→ To-do item
Repeat the records below verbatim and include no pictures.

Code change snippets:
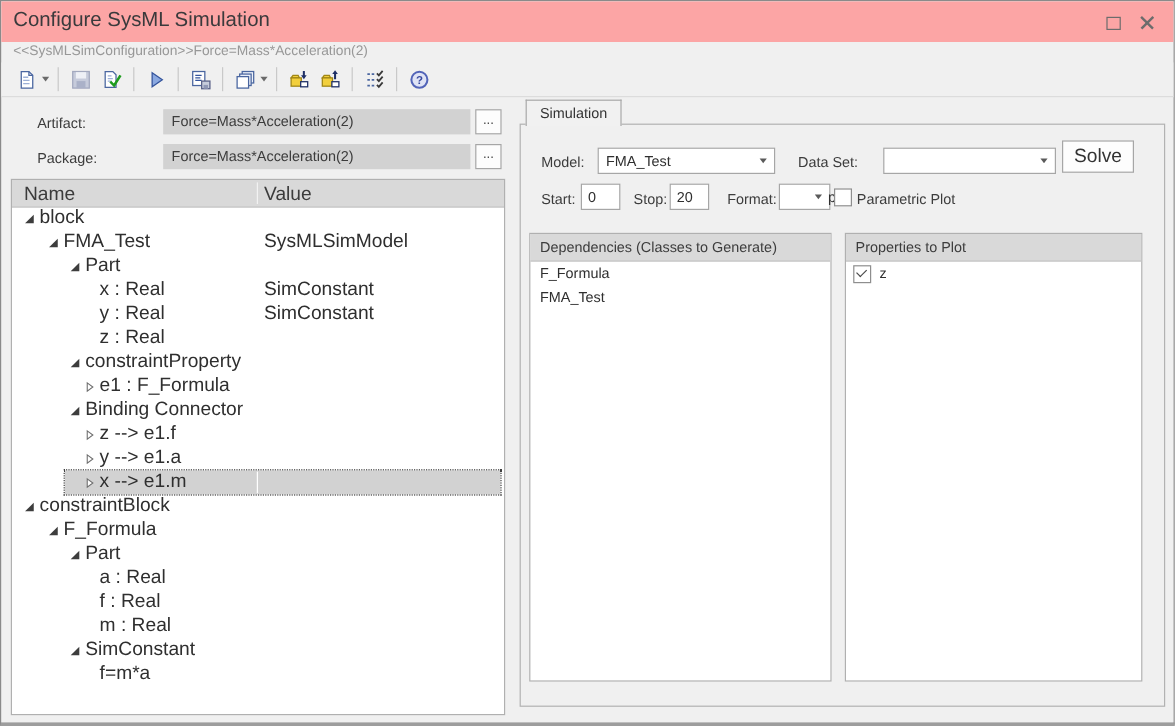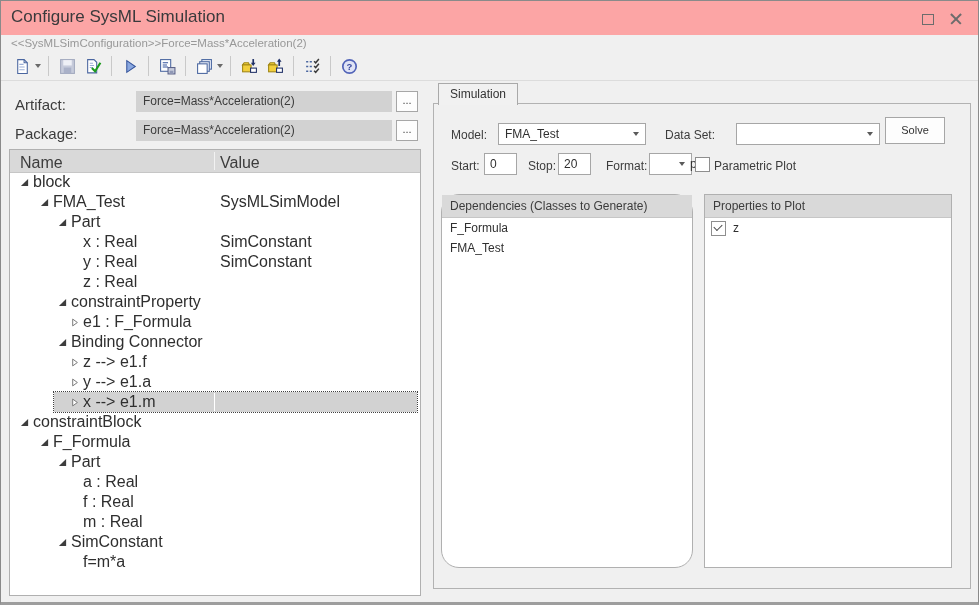--- a/index.html
+++ b/index.html
@@ -13,21 +13,21 @@
   .closex::before,.closex::after{content:"";position:absolute;left:-1px;top:5px;width:14px;height:1.6px;background:#6c6c6c;}
   .closex::before{transform:rotate(45deg);} .closex::after{transform:rotate(-45deg);}
   .subtitle{position:absolute;left:10px;top:36px;font-size:11.5px;color:#989898;}
   
   .toolbar{position:absolute;left:0;top:51px;right:0;height:28px;background:#f0f0f0;border-bottom:1px solid #dcdcdc;display:flex;align-items:center;padding-left:8px;}
   .tbtn{width:26px;height:24px;display:flex;align-items:center;justify-content:center;}
   .tbtn svg{width:17px;height:17px;}
   .tsep{width:1px;height:20px;background:#c9c9c9;margin:0 5px;}
   .tcaret{width:0;height:0;border-left:3.5px solid transparent;border-right:3.5px solid transparent;border-top:4px solid #6a6a6a;margin-right:2px;}
   
-  .flabel{position:absolute;left:14px;font-size:15px;color:#3c3c3c;}
+  .flabel{position:absolute;left:30px;font-size:12px;color:#3c3c3c;}
   .ffield{position:absolute;left:135px;width:256px;height:21px;background:#d2d2d2;font-size:12px;color:#3c3c3c;line-height:21px;padding-left:7px;box-sizing:border-box;}
   .browse{position:absolute;left:395px;width:22px;height:21px;background:#fdfdfd;border:1px solid #a6a6a6;box-sizing:border-box;font-size:11px;color:#444;text-align:center;line-height:17px;}
   
   .tree{position:absolute;left:8px;top:148px;width:412px;height:447px;background:#fff;border:1px solid #b0b0b0;box-sizing:border-box;}
   .thead{position:relative;height:22px;background:#d9d9d9;border-bottom:1px solid #c6c6c6;font-size:16px;color:#3c3c3c;}
   .th-name{position:absolute;left:10px;top:4px;}
   .th-value{position:absolute;left:210px;top:4px;}
   .th-div{position:absolute;left:204px;top:2px;bottom:2px;width:1px;background:#f2f2f2;}
   .tbody{position:absolute;left:0;top:22px;right:0;bottom:0;overflow:hidden;}
   .trow{position:relative;height:20px;display:flex;align-items:center;font-size:16px;color:#2f2f2f;}
@@ -40,21 +40,21 @@
   .val{position:absolute;left:210px;z-index:2;white-space:nowrap;}
   .trow.sel::before{content:"";position:absolute;left:44px;right:3px;top:0;bottom:0;background:#d2d2d2;outline:1px dotted #404040;z-index:1;}
   .trow.sel::after{content:"";position:absolute;left:204px;top:1px;bottom:1px;width:1px;background:#fff;z-index:3;}
   
   .tab{position:absolute;left:437px;top:82px;height:21px;padding:0 11px;background:#f1f1f1;border:1px solid #a9a9a9;border-bottom:none;font-size:12px;color:#333;line-height:21px;z-index:2;}
   .groupbox{position:absolute;left:432px;top:102px;width:538px;height:486px;border:1px solid #b2b2b2;background:#f0f0f0;box-sizing:border-box;}
   .slabel{position:absolute;font-size:12px;color:#3c3c3c;}
   .dd{position:absolute;background:#fff;border:1px solid #a6a6a6;height:22px;box-sizing:border-box;font-size:12px;color:#2f2f2f;line-height:20px;padding-left:6px;}
   .dd .caret{position:absolute;right:6px;top:8px;width:0;height:0;border-left:3.5px solid transparent;border-right:3.5px solid transparent;border-top:4px solid #5a5a5a;}
   .tinput{position:absolute;border:1px solid #a6a6a6;height:22px;box-sizing:border-box;font-size:12px;color:#2f2f2f;padding:0 0 0 5px;font-family:"Liberation Sans",sans-serif;background:#fff;}
-  .button{position:absolute;background:#fdfdfd;border:1px solid #a6a6a6;box-sizing:border-box;font-size:11px;color:#333;text-align:center;}
+  .button{position:absolute;background:#fdfdfd;border:1px solid #a6a6a6;box-sizing:border-box;font-size:16px;color:#333;text-align:center;}
   .cb{width:13px;height:13px;border:1px solid #8e8e8e;background:#fff;position:relative;display:inline-block;box-sizing:content-box;}
   .cb.checked::after{content:"";position:absolute;left:2px;top:2.5px;width:7px;height:4px;border-left:1.6px solid #4a4a4a;border-bottom:1.6px solid #4a4a4a;transform:rotate(-45deg);}
   .pcb{position:absolute;left:694px;top:156px;}
   
   .list{position:absolute;background:#fff;border:1px solid #b0b0b0;box-sizing:border-box;}
   .lhead{height:22px;background:#d9d9d9;border-bottom:1px solid #c6c6c6;font-size:12px;color:#3c3c3c;line-height:22px;padding-left:8px;}
   .litem{height:20px;line-height:20px;padding-left:8px;font-size:12px;color:#2f2f2f;white-space:nowrap;}
   .litem.prop{display:flex;align-items:center;padding-left:6px;}
   .cblabel{margin-left:7px;}
 </style>
@@ -393,21 +393,21 @@
   <div class="slabel" style="left:450px;top:158px;">Start:</div>
   <input class="tinput" style="left: 483px; top: 152px; width: 33px;" value="0">
   <div class="slabel" style="left:527px;top:158px;text-align:center;">Stop:</div>
   <input class="tinput" style="left: 557px; top: 152px; width: 33px;" value="20">
   <div class="slabel" style="left:605px;top:158px;">Format:</div>
   <div class="dd" style="left:648px;top:152px;width:43px;padding-left:40px;"><span>plt</span><span class="caret"></span></div>
 
   <span class="cb pcb"></span>
   <div class="slabel" style="left:713px;top:158px;">Parametric Plot</div>
 
-  <div class="list" style="left:440px;top:193px;width:252px;height:374px;border-radius:18px;">
+  <div class="list" style="left:440px;top:193px;width:252px;height:374px;">
     <div class="lhead">Dependencies (Classes to Generate)</div>
     <div>
         <div class="litem">F_Formula</div>
         <div class="litem">FMA_Test</div>
       </div>
   </div>
   <div class="list" style="left:703px;top:193px;width:248px;height:374px;">
     <div class="lhead">Properties to Plot</div>
     <div>
         <div class="litem prop">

→ Output for this task
--- a/index.html
+++ b/index.html
@@ -13,21 +13,21 @@
   .closex::before,.closex::after{content:"";position:absolute;left:-1px;top:5px;width:14px;height:1.6px;background:#6c6c6c;}
   .closex::before{transform:rotate(45deg);} .closex::after{transform:rotate(-45deg);}
   .subtitle{position:absolute;left:10px;top:36px;font-size:11.5px;color:#989898;}
   
   .toolbar{position:absolute;left:0;top:51px;right:0;height:28px;background:#f0f0f0;border-bottom:1px solid #dcdcdc;display:flex;align-items:center;padding-left:8px;}
   .tbtn{width:26px;height:24px;display:flex;align-items:center;justify-content:center;}
   .tbtn svg{width:17px;height:17px;}
   .tsep{width:1px;height:20px;background:#c9c9c9;margin:0 5px;}
   .tcaret{width:0;height:0;border-left:3.5px solid transparent;border-right:3.5px solid transparent;border-top:4px solid #6a6a6a;margin-right:2px;}
   
-  .flabel{position:absolute;left:14px;font-size:15px;color:#3c3c3c;}
+  .flabel{position:absolute;left:30px;font-size:12px;color:#3c3c3c;}
   .ffield{position:absolute;left:135px;width:256px;height:21px;background:#d2d2d2;font-size:12px;color:#3c3c3c;line-height:21px;padding-left:7px;box-sizing:border-box;}
   .browse{position:absolute;left:395px;width:22px;height:21px;background:#fdfdfd;border:1px solid #a6a6a6;box-sizing:border-box;font-size:11px;color:#444;text-align:center;line-height:17px;}
   
   .tree{position:absolute;left:8px;top:148px;width:412px;height:447px;background:#fff;border:1px solid #b0b0b0;box-sizing:border-box;}
   .thead{position:relative;height:22px;background:#d9d9d9;border-bottom:1px solid #c6c6c6;font-size:16px;color:#3c3c3c;}
   .th-name{position:absolute;left:10px;top:4px;}
   .th-value{position:absolute;left:210px;top:4px;}
   .th-div{position:absolute;left:204px;top:2px;bottom:2px;width:1px;background:#f2f2f2;}
   .tbody{position:absolute;left:0;top:22px;right:0;bottom:0;overflow:hidden;}
   .trow{position:relative;height:20px;display:flex;align-items:center;font-size:16px;color:#2f2f2f;}
@@ -40,21 +40,21 @@
   .val{position:absolute;left:210px;z-index:2;white-space:nowrap;}
   .trow.sel::before{content:"";position:absolute;left:44px;right:3px;top:0;bottom:0;background:#d2d2d2;outline:1px dotted #404040;z-index:1;}
   .trow.sel::after{content:"";position:absolute;left:204px;top:1px;bottom:1px;width:1px;background:#fff;z-index:3;}
   
   .tab{position:absolute;left:437px;top:82px;height:21px;padding:0 11px;background:#f1f1f1;border:1px solid #a9a9a9;border-bottom:none;font-size:12px;color:#333;line-height:21px;z-index:2;}
   .groupbox{position:absolute;left:432px;top:102px;width:538px;height:486px;border:1px solid #b2b2b2;background:#f0f0f0;box-sizing:border-box;}
   .slabel{position:absolute;font-size:12px;color:#3c3c3c;}
   .dd{position:absolute;background:#fff;border:1px solid #a6a6a6;height:22px;box-sizing:border-box;font-size:12px;color:#2f2f2f;line-height:20px;padding-left:6px;}
   .dd .caret{position:absolute;right:6px;top:8px;width:0;height:0;border-left:3.5px solid transparent;border-right:3.5px solid transparent;border-top:4px solid #5a5a5a;}
   .tinput{position:absolute;border:1px solid #a6a6a6;height:22px;box-sizing:border-box;font-size:12px;color:#2f2f2f;padding:0 0 0 5px;font-family:"Liberation Sans",sans-serif;background:#fff;}
-  .button{position:absolute;background:#fdfdfd;border:1px solid #a6a6a6;box-sizing:border-box;font-size:11px;color:#333;text-align:center;}
+  .button{position:absolute;background:#fdfdfd;border:1px solid #a6a6a6;box-sizing:border-box;font-size:16px;color:#333;text-align:center;}
   .cb{width:13px;height:13px;border:1px solid #8e8e8e;background:#fff;position:relative;display:inline-block;box-sizing:content-box;}
   .cb.checked::after{content:"";position:absolute;left:2px;top:2.5px;width:7px;height:4px;border-left:1.6px solid #4a4a4a;border-bottom:1.6px solid #4a4a4a;transform:rotate(-45deg);}
   .pcb{position:absolute;left:694px;top:156px;}
   
   .list{position:absolute;background:#fff;border:1px solid #b0b0b0;box-sizing:border-box;}
   .lhead{height:22px;background:#d9d9d9;border-bottom:1px solid #c6c6c6;font-size:12px;color:#3c3c3c;line-height:22px;padding-left:8px;}
   .litem{height:20px;line-height:20px;padding-left:8px;font-size:12px;color:#2f2f2f;white-space:nowrap;}
   .litem.prop{display:flex;align-items:center;padding-left:6px;}
   .cblabel{margin-left:7px;}
 </style>
@@ -393,21 +393,21 @@
   <div class="slabel" style="left:450px;top:158px;">Start:</div>
   <input class="tinput" style="left: 483px; top: 152px; width: 33px;" value="0">
   <div class="slabel" style="left:527px;top:158px;text-align:center;">Stop:</div>
   <input class="tinput" style="left: 557px; top: 152px; width: 33px;" value="20">
   <div class="slabel" style="left:605px;top:158px;">Format:</div>
   <div class="dd" style="left:648px;top:152px;width:43px;padding-left:40px;"><span>plt</span><span class="caret"></span></div>
 
   <span class="cb pcb"></span>
   <div class="slabel" style="left:713px;top:158px;">Parametric Plot</div>
 
-  <div class="list" style="left:440px;top:193px;width:252px;height:374px;border-radius:18px;">
+  <div class="list" style="left:440px;top:193px;width:252px;height:374px;">
     <div class="lhead">Dependencies (Classes to Generate)</div>
     <div>
         <div class="litem">F_Formula</div>
         <div class="litem">FMA_Test</div>
       </div>
   </div>
   <div class="list" style="left:703px;top:193px;width:248px;height:374px;">
     <div class="lhead">Properties to Plot</div>
     <div>
         <div class="litem prop">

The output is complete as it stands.